*** Selected excerpt ***

Inge back to third?
Apparently, Miguel Cabrera is going to be all right.
The Tigers acknowledged Tuesday that their superstar will miss at least the next week after sustaining a fracture below his right eye on a bad-hop ground ball. The team hasn’t said for certain that Cabrera will be back in time for Opening Day, but that appears possible.
Cabrera has been the best offensive player in the American League over the past three seasons. He is a perennial MVP candidate who is learning third base to make room for the almost-as-prolific Prince Fielder. He is, by any measure, one of the most indispensable players in the major leagues.
Naturally, his injury inspired several tweets about what all of this means for Brandon Inge.
Irrational but true. That reaction must sound absurd to readers in 49 states. Here in Michigan, it’s a standard follow-up question to most news events. (We’re actually awaiting comment from Inge on the consent agreement negotiations between Gov. Rick Snyder and Detroit Mayor Dave Bing.)
Already, Tigers fans are wondering if Cabrera’s absence means Inge will return to third base. That’s not the plan. Inge is still competing for the everyday job at second. As if to quell such speculation before it started, manager Jim Leyland sent Danny Worth to play third base in Tuesday’s game against the Braves. Inge didn’t start. But he’s still on the roster. And that alone is kindling for a four-alarm brawl in certain precincts within our pleasant peninsulas.

*** End of Selected excerpt ***

- What to work on
Write the next few paragraphs of the column about Miguel Cabrera's injury and Brandon Inge, starting after its last sentence. The entries after this column aren't needed for anything here.

*** Data to examine ***

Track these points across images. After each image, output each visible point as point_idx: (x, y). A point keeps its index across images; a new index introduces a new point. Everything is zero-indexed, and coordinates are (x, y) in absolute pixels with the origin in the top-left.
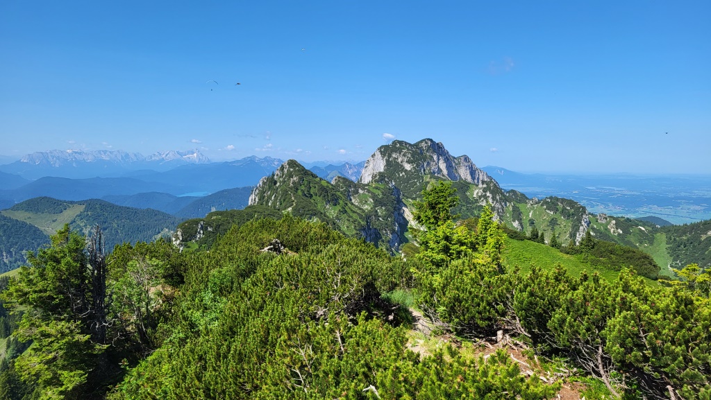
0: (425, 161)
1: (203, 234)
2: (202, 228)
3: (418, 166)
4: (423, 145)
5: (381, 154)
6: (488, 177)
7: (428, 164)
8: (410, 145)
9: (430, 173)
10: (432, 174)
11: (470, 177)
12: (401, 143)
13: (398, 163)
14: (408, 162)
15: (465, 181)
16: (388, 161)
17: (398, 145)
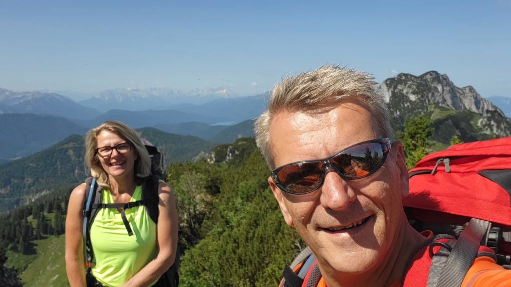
0: (429, 92)
1: (232, 156)
2: (231, 152)
3: (422, 97)
4: (428, 77)
5: (387, 86)
6: (493, 106)
7: (433, 95)
8: (415, 77)
9: (435, 103)
10: (437, 104)
11: (475, 107)
12: (406, 75)
13: (403, 94)
14: (414, 93)
15: (469, 111)
16: (393, 93)
17: (404, 78)
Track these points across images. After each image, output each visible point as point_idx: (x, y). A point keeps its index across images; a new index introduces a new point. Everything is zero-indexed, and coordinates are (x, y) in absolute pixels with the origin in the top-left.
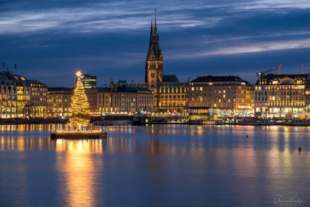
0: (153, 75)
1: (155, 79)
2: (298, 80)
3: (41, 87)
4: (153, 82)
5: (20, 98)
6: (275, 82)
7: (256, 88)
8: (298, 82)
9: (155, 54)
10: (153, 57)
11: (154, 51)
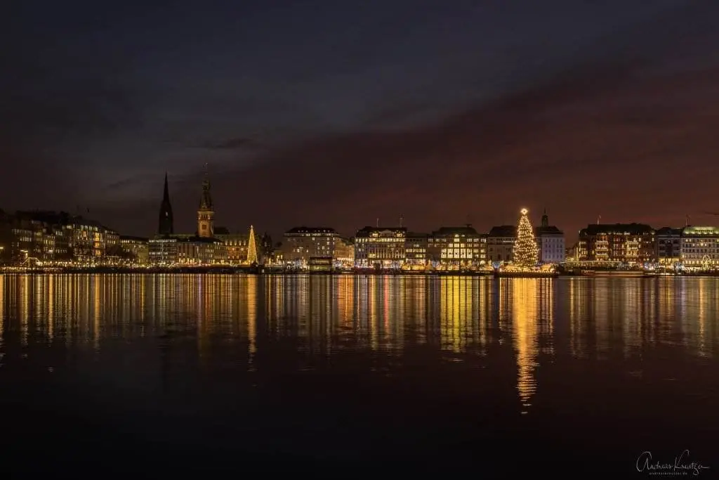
0: (204, 227)
1: (207, 231)
2: (398, 233)
3: (114, 234)
4: (204, 233)
5: (97, 245)
6: (375, 235)
7: (357, 240)
8: (398, 235)
9: (207, 204)
10: (204, 208)
11: (206, 201)
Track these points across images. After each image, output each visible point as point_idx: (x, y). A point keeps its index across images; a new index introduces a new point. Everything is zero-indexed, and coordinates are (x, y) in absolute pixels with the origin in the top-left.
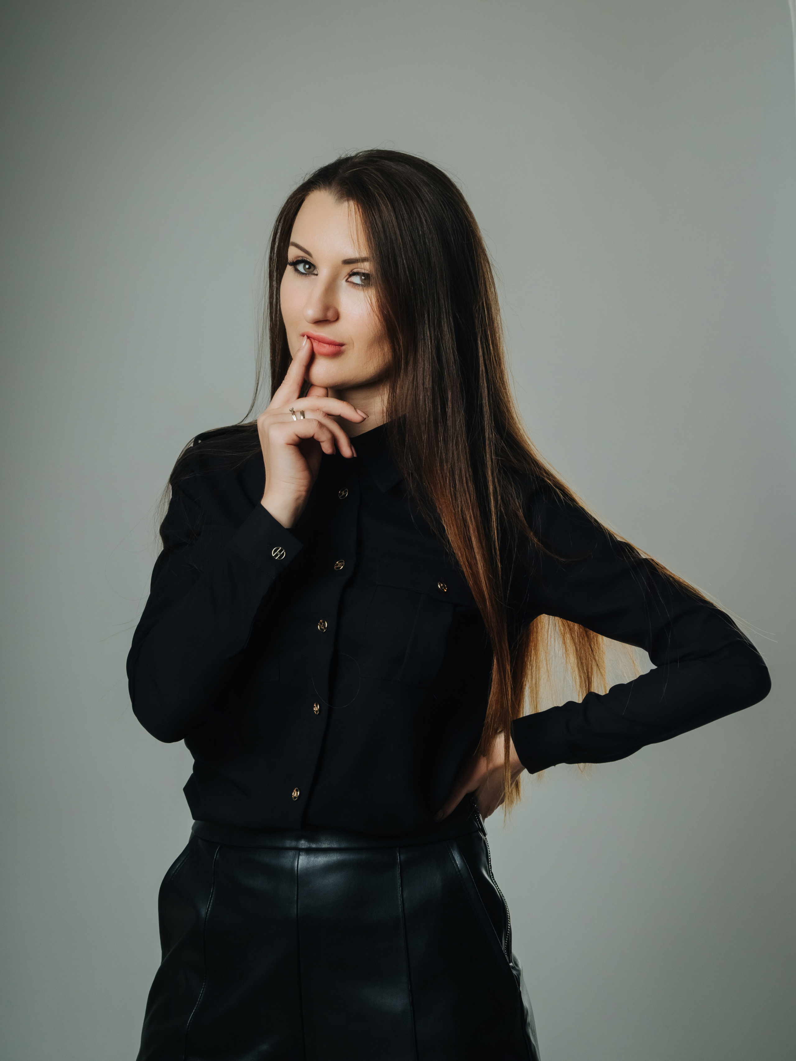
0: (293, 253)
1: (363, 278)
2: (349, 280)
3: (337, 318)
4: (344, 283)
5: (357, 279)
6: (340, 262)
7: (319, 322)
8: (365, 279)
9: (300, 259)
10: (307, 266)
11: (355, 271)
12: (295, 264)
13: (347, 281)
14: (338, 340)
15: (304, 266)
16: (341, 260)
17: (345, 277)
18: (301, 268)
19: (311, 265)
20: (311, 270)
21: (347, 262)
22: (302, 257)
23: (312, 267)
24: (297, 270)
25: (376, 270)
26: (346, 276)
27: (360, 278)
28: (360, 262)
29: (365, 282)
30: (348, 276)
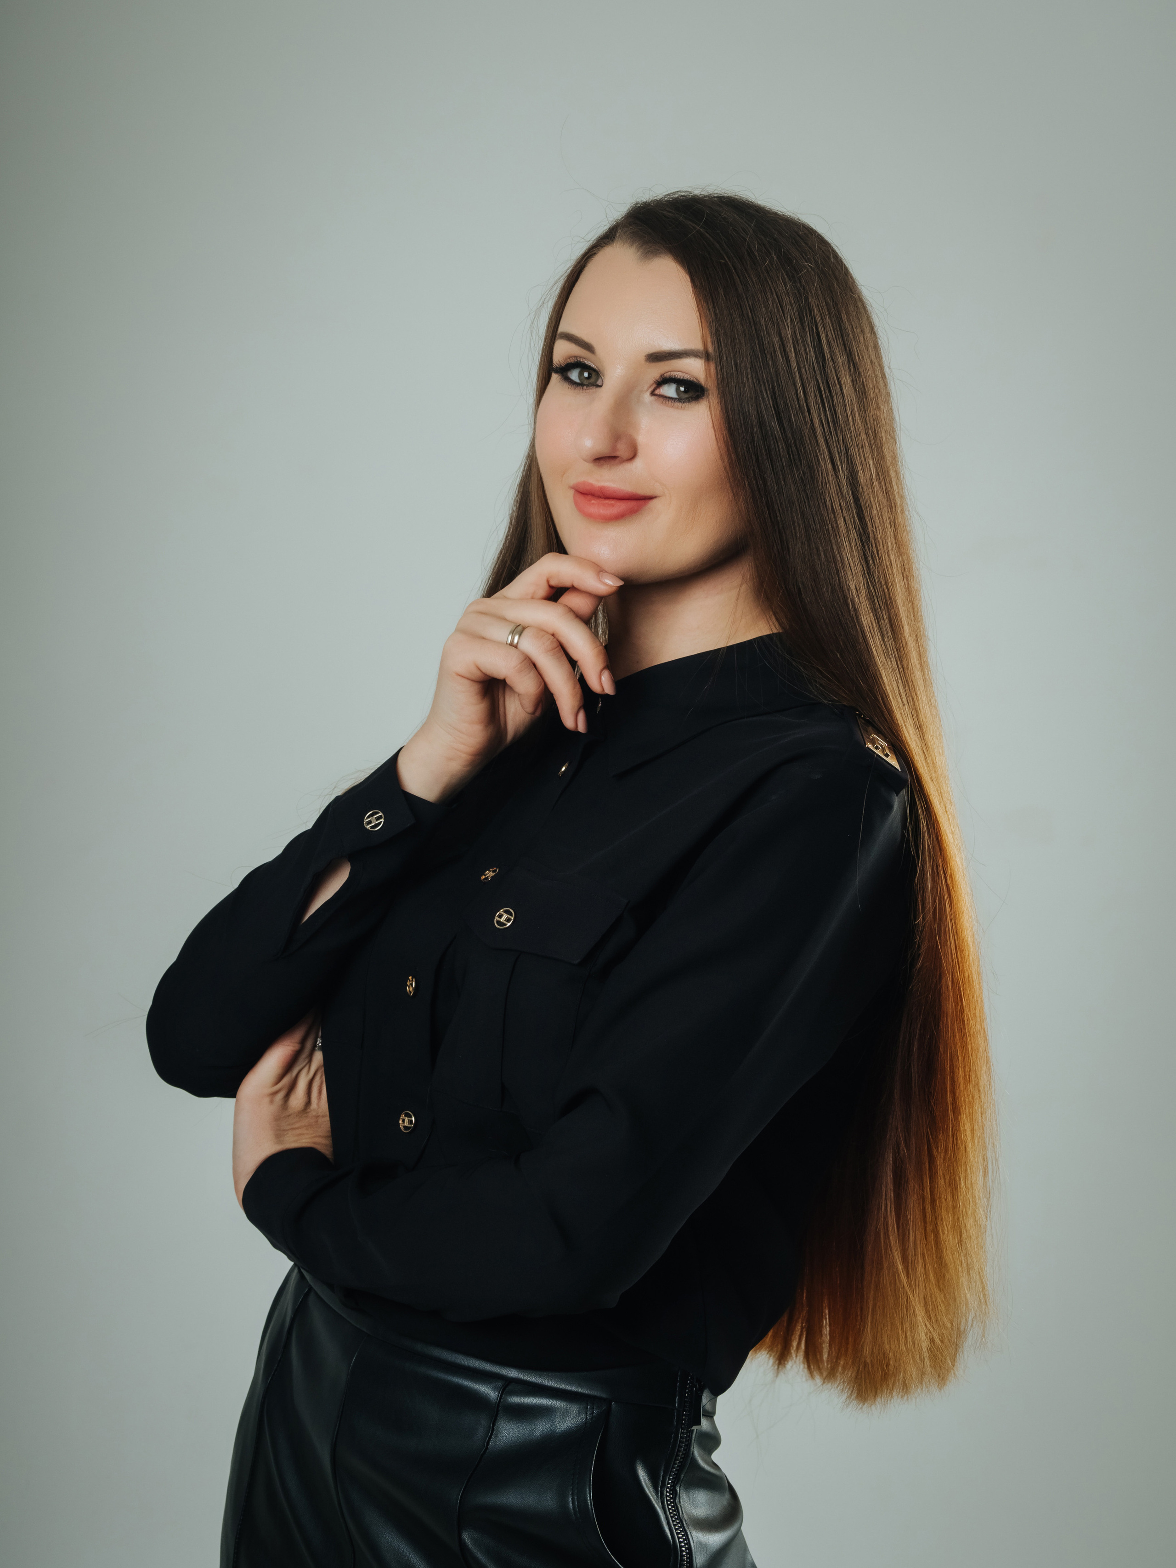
0: (561, 351)
1: (683, 388)
2: (657, 392)
3: (633, 454)
4: (647, 397)
5: (670, 390)
6: (642, 358)
7: (603, 460)
8: (685, 392)
9: (572, 360)
10: (586, 374)
11: (671, 374)
12: (566, 372)
13: (653, 394)
15: (581, 374)
16: (644, 355)
17: (650, 387)
18: (574, 375)
19: (591, 372)
20: (592, 380)
21: (656, 357)
22: (576, 357)
23: (594, 374)
24: (567, 379)
26: (652, 385)
27: (678, 390)
28: (678, 358)
29: (686, 396)
30: (654, 386)
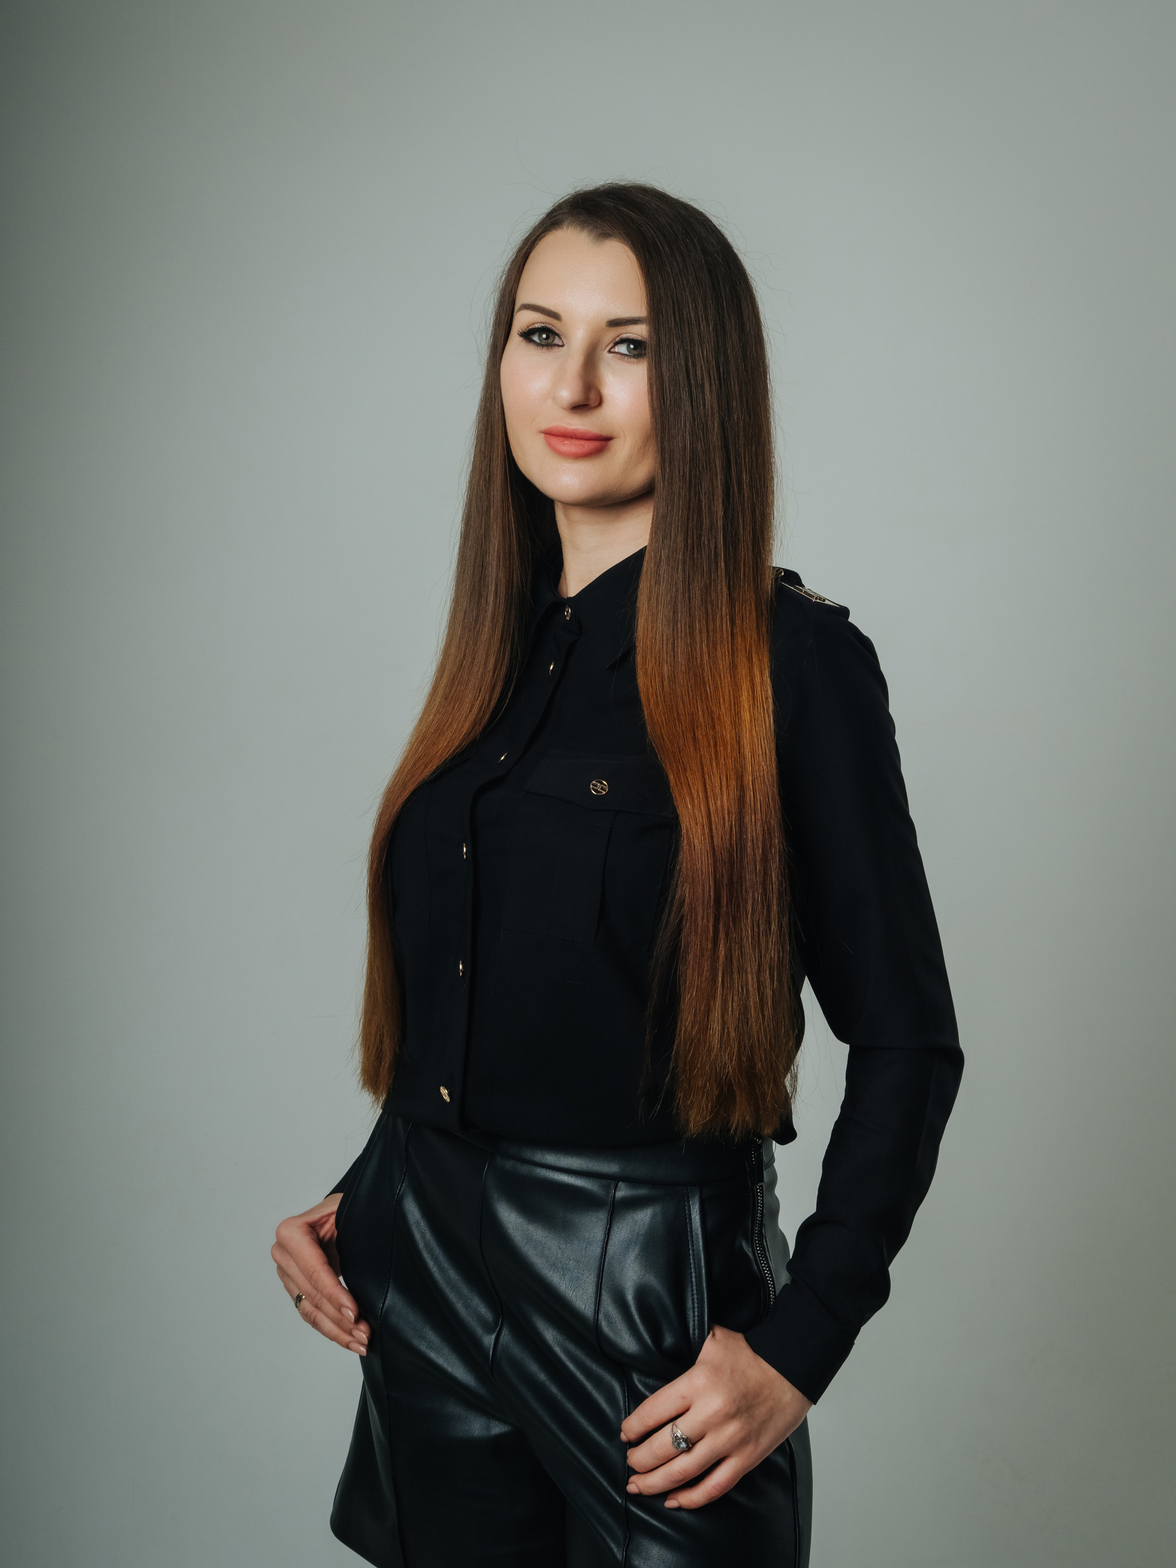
0: (523, 319)
1: (632, 346)
2: (614, 349)
3: (600, 402)
4: (607, 353)
5: (623, 349)
6: (604, 323)
7: (578, 408)
8: (635, 349)
9: (533, 327)
10: (544, 336)
11: (624, 336)
12: (527, 335)
13: (611, 350)
14: (605, 433)
16: (606, 321)
17: (609, 345)
18: (536, 338)
19: (550, 334)
20: (550, 341)
21: (615, 323)
22: (541, 323)
24: (529, 342)
25: (650, 336)
26: (611, 343)
27: (628, 347)
28: (633, 324)
29: (635, 352)
30: (612, 345)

*** End of Data to examine ***

- Answer to the exercise
You see, around here, there is no such thing as neutrality on the subject of Charles Brandon Inge. He has been, at various times in his 11 seasons, the most loved and loathed player on the team.
He knows it, too.
“It’s either one or the other,” he said, grinning, during a conversation earlier this month.
When Gallup canvasses Michigan residents for the upcoming election, I implore them to add one bonus question at the end: “Brandon Inge, favorable or unfavorable?” He may not be as popular as he once was -- last year’s .197 batting average didn’t help -- but no one would punt by indicating “never heard of” or “no opinion.” Inge is as polarizing locally as Tim Tebow is nationally.
To his detractors, he is the most overrated .235 hitter in baseball history. To his devotees, he is adored because, well, he’s still here. During his first three seasons, he batted .180, .202 and .203 for Detroit teams that lost 96, 106 and 119 games. Inge was so obscure (and the Tigers so irrelevant) that he once played on an Ann Arbor rec softball team without being recognized until near the end of the season.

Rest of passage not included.